■ Stored records:
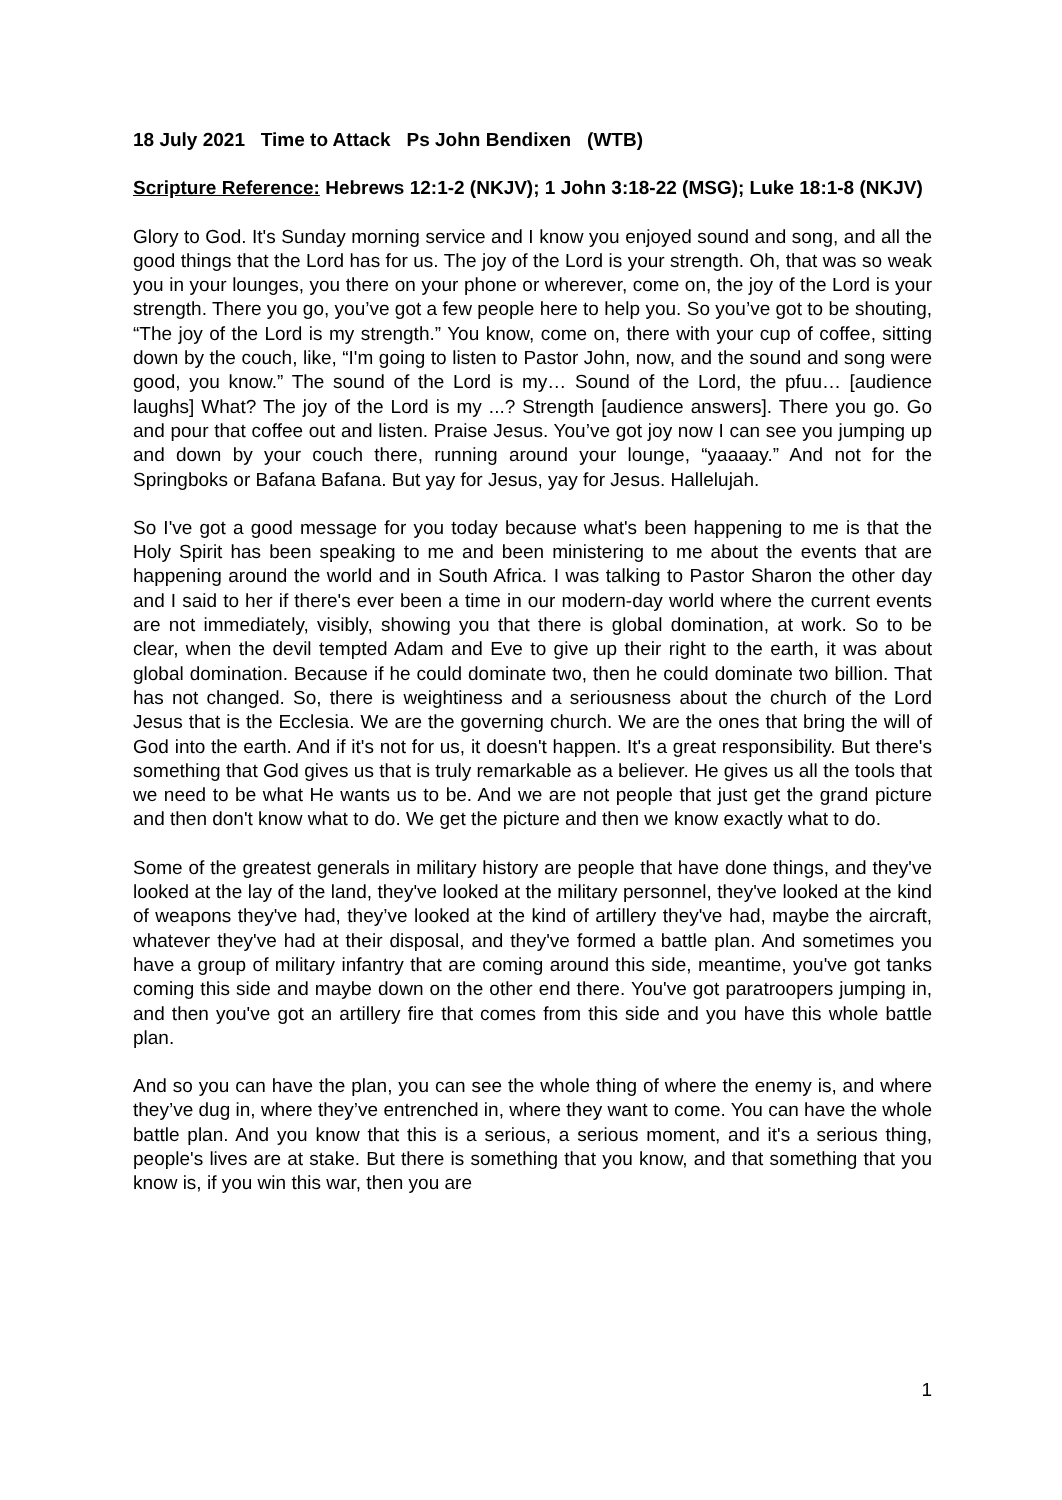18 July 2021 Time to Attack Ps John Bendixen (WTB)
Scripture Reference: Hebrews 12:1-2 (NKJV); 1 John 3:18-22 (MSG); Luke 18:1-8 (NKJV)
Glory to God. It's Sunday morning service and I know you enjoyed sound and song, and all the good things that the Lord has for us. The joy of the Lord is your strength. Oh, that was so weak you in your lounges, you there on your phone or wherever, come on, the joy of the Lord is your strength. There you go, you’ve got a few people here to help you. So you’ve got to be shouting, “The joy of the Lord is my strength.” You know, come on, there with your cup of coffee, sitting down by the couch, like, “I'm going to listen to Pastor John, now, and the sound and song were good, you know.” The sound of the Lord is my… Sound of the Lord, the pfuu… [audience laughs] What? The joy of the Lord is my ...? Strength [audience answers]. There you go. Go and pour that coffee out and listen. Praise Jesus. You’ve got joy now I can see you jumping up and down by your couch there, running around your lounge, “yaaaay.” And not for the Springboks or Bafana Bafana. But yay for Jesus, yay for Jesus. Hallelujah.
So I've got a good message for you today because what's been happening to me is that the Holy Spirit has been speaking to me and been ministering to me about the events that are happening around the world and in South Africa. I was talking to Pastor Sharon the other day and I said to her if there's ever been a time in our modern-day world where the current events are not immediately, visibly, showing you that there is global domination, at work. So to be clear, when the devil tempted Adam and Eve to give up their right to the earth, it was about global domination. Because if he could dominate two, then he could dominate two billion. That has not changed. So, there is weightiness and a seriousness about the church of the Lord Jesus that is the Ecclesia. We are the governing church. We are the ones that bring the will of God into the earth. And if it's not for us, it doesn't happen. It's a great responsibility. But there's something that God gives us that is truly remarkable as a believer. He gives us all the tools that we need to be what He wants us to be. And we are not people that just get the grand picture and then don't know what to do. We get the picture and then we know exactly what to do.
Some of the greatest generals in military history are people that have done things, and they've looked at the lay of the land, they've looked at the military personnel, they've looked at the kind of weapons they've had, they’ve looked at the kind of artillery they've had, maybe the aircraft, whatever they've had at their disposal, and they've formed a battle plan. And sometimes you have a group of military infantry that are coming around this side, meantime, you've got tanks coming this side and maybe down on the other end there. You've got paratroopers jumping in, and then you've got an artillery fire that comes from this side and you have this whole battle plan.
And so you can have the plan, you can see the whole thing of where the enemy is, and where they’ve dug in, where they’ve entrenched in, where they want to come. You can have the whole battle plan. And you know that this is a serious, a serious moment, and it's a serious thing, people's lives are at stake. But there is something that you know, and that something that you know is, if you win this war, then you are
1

■ ACTION ITEM:
Write out the entries again word for word. Do not include the pictures.

■ ANSWER SPACE:
18 July 2021 Time to Attack Ps John Bendixen (WTB)
Scripture Reference: Hebrews 12:1-2 (NKJV); 1 John 3:18-22 (MSG); Luke 18:1-8 (NKJV)
Glory to God. It's Sunday morning service and I know you enjoyed sound and song, and all the good things that the Lord has for us. The joy of the Lord is your strength. Oh, that was so weak you in your lounges, you there on your phone or wherever, come on, the joy of the Lord is your strength. There you go, you’ve got a few people here to help you. So you’ve got to be shouting, “The joy of the Lord is my strength.” You know, come on, there with your cup of coffee, sitting down by the couch, like, “I'm going to listen to Pastor John, now, and the sound and song were good, you know.” The sound of the Lord is my… Sound of the Lord, the pfuu… [audience laughs] What? The joy of the Lord is my ...? Strength [audience answers]. There you go. Go and pour that coffee out and listen. Praise Jesus. You’ve got joy now I can see you jumping up and down by your couch there, running around your lounge, “yaaaay.” And not for the Springboks or Bafana Bafana. But yay for Jesus, yay for Jesus. Hallelujah.
So I've got a good message for you today because what's been happening to me is that the Holy Spirit has been speaking to me and been ministering to me about the events that are happening around the world and in South Africa. I was talking to Pastor Sharon the other day and I said to her if there's ever been a time in our modern-day world where the current events are not immediately, visibly, showing you that there is global domination, at work. So to be clear, when the devil tempted Adam and Eve to give up their right to the earth, it was about global domination. Because if he could dominate two, then he could dominate two billion. That has not changed. So, there is weightiness and a seriousness about the church of the Lord Jesus that is the Ecclesia. We are the governing church. We are the ones that bring the will of God into the earth. And if it's not for us, it doesn't happen. It's a great responsibility. But there's something that God gives us that is truly remarkable as a believer. He gives us all the tools that we need to be what He wants us to be. And we are not people that just get the grand picture and then don't know what to do. We get the picture and then we know exactly what to do.
Some of the greatest generals in military history are people that have done things, and they've looked at the lay of the land, they've looked at the military personnel, they've looked at the kind of weapons they've had, they’ve looked at the kind of artillery they've had, maybe the aircraft, whatever they've had at their disposal, and they've formed a battle plan. And sometimes you have a group of military infantry that are coming around this side, meantime, you've got tanks coming this side and maybe down on the other end there. You've got paratroopers jumping in, and then you've got an artillery fire that comes from this side and you have this whole battle plan.
And so you can have the plan, you can see the whole thing of where the enemy is, and where they’ve dug in, where they’ve entrenched in, where they want to come. You can have the whole battle plan. And you know that this is a serious, a serious moment, and it's a serious thing, people's lives are at stake. But there is something that you know, and that something that you know is, if you win this war, then you are
1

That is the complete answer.